Mr. Gore, for instance, tells Messrs. Levitt and Dubner that the stratospheric sulfur solution is "nuts." Former Clinton administration official Joe Romm, who edits the Climate Progress blog, accuses the authors of "[pushing] global cooling myths" and "sheer illogic." The Union of Concerned Scientists faults the book for its "faulty statistics." Never to be outdone, New York Times columnist Paul Krugman scores "SuperFreakonomics" for "grossly [misrepresenting] other peoples' research, in both climate science and economics."

In fact, Messrs. Levitt and Dubner show every sign of being careful researchers, going so far as to send chapter drafts to their interviewees for comment prior to publication. Nor are they global warming "deniers," insofar as they acknowledge that temperatures have risen by 1.3 degrees Fahrenheit over the past century.

But when it comes to the religion of global warming—the First Commandment of which is Thou Shalt Not Call It A Religion—Messrs. Levitt and Dubner are grievous sinners. They point out that belching, flatulent cows are adding more greenhouse gases to the atmosphere than all SUVs combined. They note that sea levels will probably not rise much more than 18 inches by 2100, "less than the twice-daily tidal variation in most coastal locations." They observe that "not only is carbon plainly not poisonous, but changes in carbon-dioxide levels don't necessarily mirror human activity." They quote Mr. Myhrvold as saying that Mr. Gore's doomsday scenarios "don't have any basis in physical reality in any reasonable time frame."

More subversively, they suggest that climatologists, like everyone else, respond to incentives in a way that shapes their conclusions. "The economic reality of research funding, rather than a disinterested and uncoordinated scientific consensus, leads the [climate] models to approximately match one another." In other words, the herd-of-independent-minds phenomenon happens to scientists too and isn't the sole province of painters, politicians and news anchors.

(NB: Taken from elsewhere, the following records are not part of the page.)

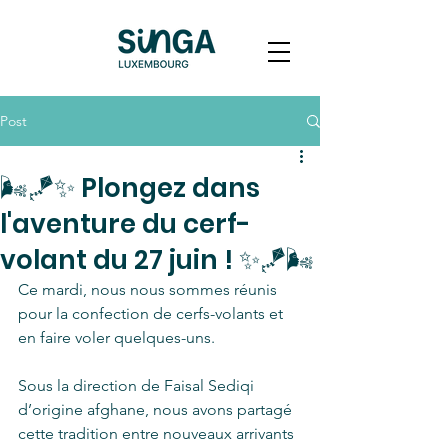
Post
🌬️🪁✨ Plongez dans
l'aventure du cerf-
volant du 27 juin ! ✨🪁🌬️
Ce mardi, nous nous sommes réunis 
pour la confection de cerfs-volants et 
en faire voler quelques-uns.  
Sous la direction de Faisal Sediqi 
d’origine afghane, nous avons partagé 
cette tradition entre nouveaux arrivants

But perhaps their biggest sin, which is also the central point of the chapter, is pointing out that seemingly insurmountable problems often have cheap and simple solutions. Hence world hunger was largely conquered not by a massive effort at population control, but by the development of new and sturdier strains of wheat and rice. Hence infection and mortality rates in hospitals declined dramatically as doctors began to appreciate the need to wash their hands.

Hence, too, it may well be that global warming is best tackled with a variety of cheap fixes, if not by pumping SO2 into the stratosphere then perhaps by seeding more clouds over the ocean. Alternatively, as "SuperFreakonomics" suggests, we might be better off doing nothing until the state of technology can catch up to the scope of the problem.

All these suggestions are, of course, horrifying to global warmists, who'd much prefer to spend in excess of a trillion dollars annually for the sake of reconceiving civilization as we know it, including not just what we drive or eat but how many children we have. And little wonder: As Newsweek's Stefan Theil points out, "climate change is the greatest new public-spending project in decades." Who, being a professional climatologist or EPA regulator, wouldn't want a piece of that action?

Part of the genius of Marxism, and a reason for its enduring appeal, is that it fed man's neurotic fear of social catastrophe while providing an avenue for moral transcendence. It's just the same with global warming, which is what makes the clear-eyed analysis in "SuperFreakonomics" so timely and important. (Now my sincere apologies to the authors for an endorsement that will surely give their critics another cartridge of ammunition.)